_Passage for review:_
· · · · ·

So how would the new center and cosine being evaluated at [tex]\frac{\pi{x}}{6}[/tex] change the polynomial?
 
  • #4
In my view, the simplest way to do this is as follows:
[tex]f(x)=\cos(\frac{\pi{x}}{6})=\cos(\frac{\pi}{6}(x+1)-\frac{\pi}{6})=\cos(\frac{\pi}{6})\cos(\frac{\pi}{6}(x+1))+\sin(\frac{\pi}{6})\sin(\frac{\pi}{6}(x+1))[/tex]
In this manner, you can easily use the familiar sin/cos expansion around zero.
 
  • #5
I dunno,Arildno,it still looks simpler the way he did it,just by plugging in Taylor's formula...

Daniel.
 
  • #6
Well, each to his own, I guess.
However I do think it is easier to avoid making mistakes in the series expansion through my way, by reducing it to the most common series expansions of sine and cosine (i.e, about 0).

Besides, since OP found the plugging into Taylor's formula very tough, it might be of advantage for himto see an alternate way of doing it.

· · · · ·

_Provided material:_
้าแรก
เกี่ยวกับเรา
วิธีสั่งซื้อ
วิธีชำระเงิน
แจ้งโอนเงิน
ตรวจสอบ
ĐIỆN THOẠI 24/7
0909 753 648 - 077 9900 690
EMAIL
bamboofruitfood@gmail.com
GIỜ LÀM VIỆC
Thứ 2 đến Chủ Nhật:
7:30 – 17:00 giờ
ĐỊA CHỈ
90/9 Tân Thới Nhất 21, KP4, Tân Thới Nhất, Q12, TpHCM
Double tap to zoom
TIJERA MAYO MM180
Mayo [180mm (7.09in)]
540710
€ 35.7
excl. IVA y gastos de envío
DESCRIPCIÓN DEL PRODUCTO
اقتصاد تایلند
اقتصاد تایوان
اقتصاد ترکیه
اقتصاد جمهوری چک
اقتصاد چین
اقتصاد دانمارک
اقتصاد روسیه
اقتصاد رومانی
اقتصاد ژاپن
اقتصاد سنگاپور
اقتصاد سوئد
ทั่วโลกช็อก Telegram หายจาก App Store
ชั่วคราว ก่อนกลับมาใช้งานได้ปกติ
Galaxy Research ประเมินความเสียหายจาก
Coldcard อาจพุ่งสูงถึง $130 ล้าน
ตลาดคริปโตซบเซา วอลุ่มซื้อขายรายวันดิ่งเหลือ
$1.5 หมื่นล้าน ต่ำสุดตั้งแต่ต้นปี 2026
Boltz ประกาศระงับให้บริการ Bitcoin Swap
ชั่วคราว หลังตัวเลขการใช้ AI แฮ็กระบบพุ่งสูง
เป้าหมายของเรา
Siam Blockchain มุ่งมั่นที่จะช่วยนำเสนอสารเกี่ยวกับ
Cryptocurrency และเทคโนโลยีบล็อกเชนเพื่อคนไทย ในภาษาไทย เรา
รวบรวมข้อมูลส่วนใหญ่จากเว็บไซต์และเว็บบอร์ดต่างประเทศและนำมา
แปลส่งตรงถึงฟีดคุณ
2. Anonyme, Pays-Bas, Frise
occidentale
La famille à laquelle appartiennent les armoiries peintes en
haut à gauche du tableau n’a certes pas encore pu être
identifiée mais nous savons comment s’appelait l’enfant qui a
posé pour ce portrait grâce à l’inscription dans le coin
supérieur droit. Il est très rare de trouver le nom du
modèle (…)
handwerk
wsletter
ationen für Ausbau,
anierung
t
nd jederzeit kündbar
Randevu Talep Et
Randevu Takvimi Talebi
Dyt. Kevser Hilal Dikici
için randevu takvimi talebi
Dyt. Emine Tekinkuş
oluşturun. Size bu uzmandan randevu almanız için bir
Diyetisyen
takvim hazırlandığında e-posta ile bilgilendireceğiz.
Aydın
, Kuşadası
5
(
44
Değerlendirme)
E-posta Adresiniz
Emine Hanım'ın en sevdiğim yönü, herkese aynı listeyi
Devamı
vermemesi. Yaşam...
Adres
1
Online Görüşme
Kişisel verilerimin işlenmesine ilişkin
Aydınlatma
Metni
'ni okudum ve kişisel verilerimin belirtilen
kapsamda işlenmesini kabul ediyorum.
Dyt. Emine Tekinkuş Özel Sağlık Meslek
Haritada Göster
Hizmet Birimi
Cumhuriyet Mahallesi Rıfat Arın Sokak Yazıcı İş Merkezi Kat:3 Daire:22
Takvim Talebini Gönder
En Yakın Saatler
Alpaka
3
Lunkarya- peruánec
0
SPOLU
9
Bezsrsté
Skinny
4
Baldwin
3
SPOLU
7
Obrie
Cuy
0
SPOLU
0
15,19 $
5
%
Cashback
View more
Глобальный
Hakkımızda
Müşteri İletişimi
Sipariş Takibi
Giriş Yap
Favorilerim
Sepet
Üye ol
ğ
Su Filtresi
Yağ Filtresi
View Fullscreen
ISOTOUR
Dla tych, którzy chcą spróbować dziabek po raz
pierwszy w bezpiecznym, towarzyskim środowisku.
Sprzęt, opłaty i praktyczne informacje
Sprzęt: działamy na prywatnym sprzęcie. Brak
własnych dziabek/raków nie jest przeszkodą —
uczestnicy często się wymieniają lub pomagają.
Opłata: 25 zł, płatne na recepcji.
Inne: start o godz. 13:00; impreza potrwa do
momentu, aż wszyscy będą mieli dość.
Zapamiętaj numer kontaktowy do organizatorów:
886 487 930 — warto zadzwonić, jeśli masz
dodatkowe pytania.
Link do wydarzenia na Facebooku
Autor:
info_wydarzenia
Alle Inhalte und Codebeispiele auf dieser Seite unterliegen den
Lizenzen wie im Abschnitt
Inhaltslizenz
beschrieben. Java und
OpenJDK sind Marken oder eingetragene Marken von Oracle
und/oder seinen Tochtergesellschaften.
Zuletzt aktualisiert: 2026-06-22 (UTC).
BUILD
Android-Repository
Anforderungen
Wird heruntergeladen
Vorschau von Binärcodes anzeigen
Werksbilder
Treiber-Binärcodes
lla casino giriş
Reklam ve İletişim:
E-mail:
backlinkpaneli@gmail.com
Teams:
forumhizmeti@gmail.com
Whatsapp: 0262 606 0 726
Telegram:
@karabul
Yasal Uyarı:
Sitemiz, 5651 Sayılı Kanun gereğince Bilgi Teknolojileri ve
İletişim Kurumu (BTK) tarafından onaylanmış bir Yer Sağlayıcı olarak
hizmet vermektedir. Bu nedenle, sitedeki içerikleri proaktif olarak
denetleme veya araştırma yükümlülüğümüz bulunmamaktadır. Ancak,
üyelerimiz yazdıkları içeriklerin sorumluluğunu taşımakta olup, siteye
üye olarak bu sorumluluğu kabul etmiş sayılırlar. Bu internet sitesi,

· · · · ·

_Work required:_ Please continue the forum thread on the Taylor expansion of cos(πx/6) from where it stops.

_Task answer:_
Last edited:
  • #7
Yeah,whatever.It's good we have divergent opinions converging to a common answer...

someone else said:
"i know the the formula says f^(nth derivative)(a) (x-a)^n / n! "

Daniel.
 
  • #8
More importantly, it's good to know both techniques. :smile:

For example, one trick for finding the n-th derivative of a function is to figure out its Taylor series by alternate means.

For example, for f(x) = e^(x^2), what is f(100)(0)?
 
  • #9
dagg3r said:
whats going to be the forth one? confused!

You do have that straight by now right?

Just use the formula:

[tex]f(x)=\sum_{n=0}^{\infty}\frac{f^{(n)}(a)}{n!}(x-a)^n[/tex]

The plot is what you get with four.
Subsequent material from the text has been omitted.